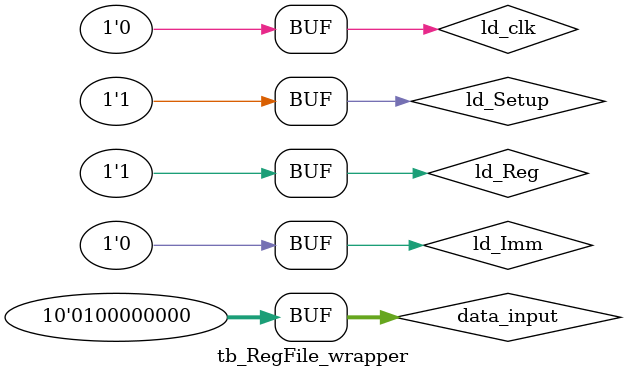
<source format=v>
`timescale 1ps/1ps
module tb_RegFile_wrapper();
	
	reg [9:0] data_input;
	reg ld_Reg;
	reg ld_Setup;
	reg ld_Imm; 
	reg ld_clk; 
	
	wire [4:0] Flags;
	wire [6:0] out1, out2, out3, out4;
	wire[15:0] RdestOut;
	
	
	RegFile_wrapper uut (
		.data_input(data_input),
		.ld_Reg(ld_Reg),
		.ld_Setup(ld_Setup),
		.ld_Imm(ld_Imm),
		.ld_clk(ld_clk),
		.Flags(Flags),
		.out1(out1),
		.out2(out2),
		.out3(out3), 
		.out4(out4),
		.RdestOut(RdestOut)
	);
	
	initial begin
		
		$display("Starting Regfile + ALU Wrapper Testbench");
		//rst all registers
		data_input = 10'b1000000000; 
		ld_Setup = 1;
		ld_clk = 1; 
		ld_Imm = 1;
		ld_Reg = 1;
		
		#5; 
		ld_Setup = 0;
		
		#5; 
		ld_Setup = 1;
		
		 
		
		 #10;
		//simulate actual user input ADD 8 to the first register
		data_input = 10'b0001000000; 
		ld_Reg = 0; 
		
		#10; 
		
		ld_Reg = 1;
		data_input = 10'b0110000000; 
		ld_Setup = 0;
			
		#10; 
		
		ld_Setup = 1;
		data_input = 10'b0100000000; 
		ld_Imm = 0;
		
		#10; 
		ld_Imm = 0;
		ld_clk = 0; 
		 
		 #10; 
		ld_clk = 1; 
		
		//step through again so its on the pos edge
		ld_clk = 0; 
		 #10; 
		ld_clk = 1; 
		#10;
		ld_clk = 0; 
		#10;
		ld_clk = 1;	
		#10;
		ld_clk = 0; 
		#10;
		
			
	end
	
endmodule

</source>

+++

Give the listing again exactly, but omit each image.

<source format=v>
`timescale 1ps/1ps
module tb_RegFile_wrapper();
	
	reg [9:0] data_input;
	reg ld_Reg;
	reg ld_Setup;
	reg ld_Imm; 
	reg ld_clk; 
	
	wire [4:0] Flags;
	wire [6:0] out1, out2, out3, out4;
	wire[15:0] RdestOut;
	
	
	RegFile_wrapper uut (
		.data_input(data_input),
		.ld_Reg(ld_Reg),
		.ld_Setup(ld_Setup),
		.ld_Imm(ld_Imm),
		.ld_clk(ld_clk),
		.Flags(Flags),
		.out1(out1),
		.out2(out2),
		.out3(out3), 
		.out4(out4),
		.RdestOut(RdestOut)
	);
	
	initial begin
		
		$display("Starting Regfile + ALU Wrapper Testbench");
		//rst all registers
		data_input = 10'b1000000000; 
		ld_Setup = 1;
		ld_clk = 1; 
		ld_Imm = 1;
		ld_Reg = 1;
		
		#5; 
		ld_Setup = 0;
		
		#5; 
		ld_Setup = 1;
		
		 
		
		 #10;
		//simulate actual user input ADD 8 to the first register
		data_input = 10'b0001000000; 
		ld_Reg = 0; 
		
		#10; 
		
		ld_Reg = 1;
		data_input = 10'b0110000000; 
		ld_Setup = 0;
			
		#10; 
		
		ld_Setup = 1;
		data_input = 10'b0100000000; 
		ld_Imm = 0;
		
		#10; 
		ld_Imm = 0;
		ld_clk = 0; 
		 
		 #10; 
		ld_clk = 1; 
		
		//step through again so its on the pos edge
		ld_clk = 0; 
		 #10; 
		ld_clk = 1; 
		#10;
		ld_clk = 0; 
		#10;
		ld_clk = 1;	
		#10;
		ld_clk = 0; 
		#10;
		
			
	end
	
endmodule

</source>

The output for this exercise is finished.